■ **Work task 1**
Say whether each statement below agrees with the pull request in the material, answering yes or no and quoting the exact words of the pull request that decide it.
(a) Turning off the hw-interrupts feature leaves existing behavior unchanged.
(b) The KVM backend delivers timer interrupts through KVM's in-kernel PIT.
(c) The WHP backend injects periodic interrupts with WHvRequestInterrupt from a software timer thread.
■ **Work task 2**
Please reproduce everything in the pull request from "All implementations are" down to "in-kernel PIT/SynIC STIMER)", with no changes.

■ **Passage for review**
━━━
Skip to content

feat: add hardware interrupt support#1272

Open
danbugs wants to merge 37 commits intohyperlight-dev:mainfrom
nanvix:danbugs/hw-interrupts
Open

feat: add hardware interrupt support#1272
danbugs wants to merge 37 commits intohyperlight-dev:mainfrom
nanvix:danbugs/hw-interrupts

Conversation

@danbugs
Copy link
Contributor

@danbugs danbugs commented Mar 3, 2026

Summary

Adds hardware interrupt support to Hyperlight, enabling guest OS kernels to receive timer interrupts for preemptive scheduling. Each hypervisor backend uses its native interrupt delivery mechanism:

  • KVM: In-kernel IRQ chip (PIC + IOAPIC + LAPIC) + host timer thread with irqfd for IRQ0 injection
  • MSHV: LAPIC partition flag + request_virtual_interrupt from a host timer thread
  • WHP: Software timer thread with WHvRequestInterrupt for periodic interrupt injection, using the bulk LAPIC state API for initialization

All implementations are gated behind the hw-interrupts cargo feature and have no effect on existing behavior when the feature is disabled.

Motivation

Nanvix is a microkernel that requires preemptive scheduling via timer interrupts. Beyond this immediate use case, hardware interrupt support is a prerequisite for the ring buffer notifier mechanism planned for the tandr/ring branch — the upstream Notifier trait needs a way to signal the guest that new work is available in a virtqueue/ring buffer, and hardware interrupts are the natural delivery mechanism (matching the virtio model of interrupt-driven I/O notification).

Key design decisions

Host timer thread + native injection (no in-kernel PIT/SynIC STIMER)

All three backends use the same pattern: a host-side timer thread that fires at the guest-requested period and injects IRQ0 through the platform's native mechanism (irqfd on KVM, request_virtual_interrupt on MSHV, WHvRequestInterrupt on WHP). This replaces earlier experiments with KVM's in-kernel PIT and MSHV's SynIC STIMER, which had platform-specific quirks. The unified approach is simpler, consistent across backends, and better performant w/ Nanvix's tests.
━━━
■ **Data extract**
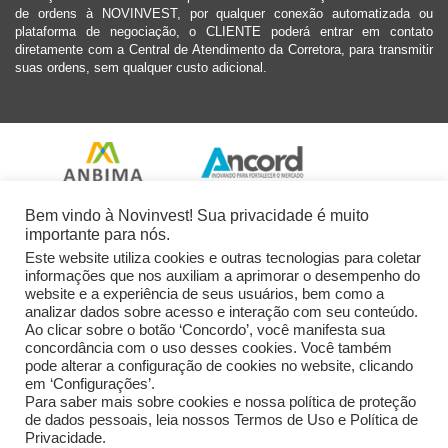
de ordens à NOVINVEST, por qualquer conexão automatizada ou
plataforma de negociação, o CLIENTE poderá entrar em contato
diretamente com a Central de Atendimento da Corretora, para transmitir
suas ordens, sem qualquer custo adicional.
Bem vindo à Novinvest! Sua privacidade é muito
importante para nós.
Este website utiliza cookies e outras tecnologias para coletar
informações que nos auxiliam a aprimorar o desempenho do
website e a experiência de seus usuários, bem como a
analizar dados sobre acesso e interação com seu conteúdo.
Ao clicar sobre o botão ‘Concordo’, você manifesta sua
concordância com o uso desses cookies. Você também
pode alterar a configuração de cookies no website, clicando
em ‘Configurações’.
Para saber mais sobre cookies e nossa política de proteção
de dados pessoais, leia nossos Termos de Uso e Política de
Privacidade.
━━━
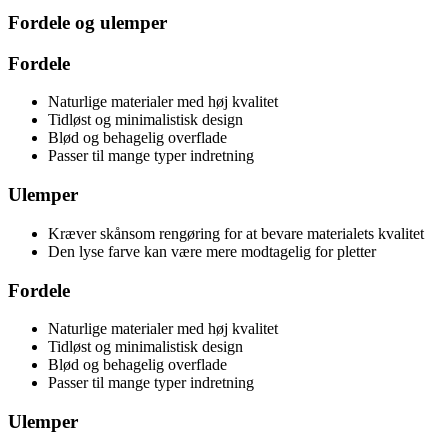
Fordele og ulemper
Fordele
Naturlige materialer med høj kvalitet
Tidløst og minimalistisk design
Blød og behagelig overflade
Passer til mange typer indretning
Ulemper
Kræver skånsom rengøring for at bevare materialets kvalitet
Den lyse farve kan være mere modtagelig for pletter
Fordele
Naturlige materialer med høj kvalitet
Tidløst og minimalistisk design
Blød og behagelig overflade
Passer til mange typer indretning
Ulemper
━━━
■ **Task answer 1**
(a) Yes: "have no effect on existing behavior when the feature is disabled"
(b) No: "This replaces earlier experiments with KVM's in-kernel PIT and MSHV's SynIC STIMER"
(c) Yes: "Software timer thread with WHvRequestInterrupt for periodic interrupt injection"

■ **Task answer 2**
All implementations are gated behind the hw-interrupts cargo feature and have no effect on existing behavior when the feature is disabled.

Motivation

Nanvix is a microkernel that requires preemptive scheduling via timer interrupts. Beyond this immediate use case, hardware interrupt support is a prerequisite for the ring buffer notifier mechanism planned for the tandr/ring branch — the upstream Notifier trait needs a way to signal the guest that new work is available in a virtqueue/ring buffer, and hardware interrupts are the natural delivery mechanism (matching the virtio model of interrupt-driven I/O notification).

Key design decisions

Host timer thread + native injection (no in-kernel PIT/SynIC STIMER)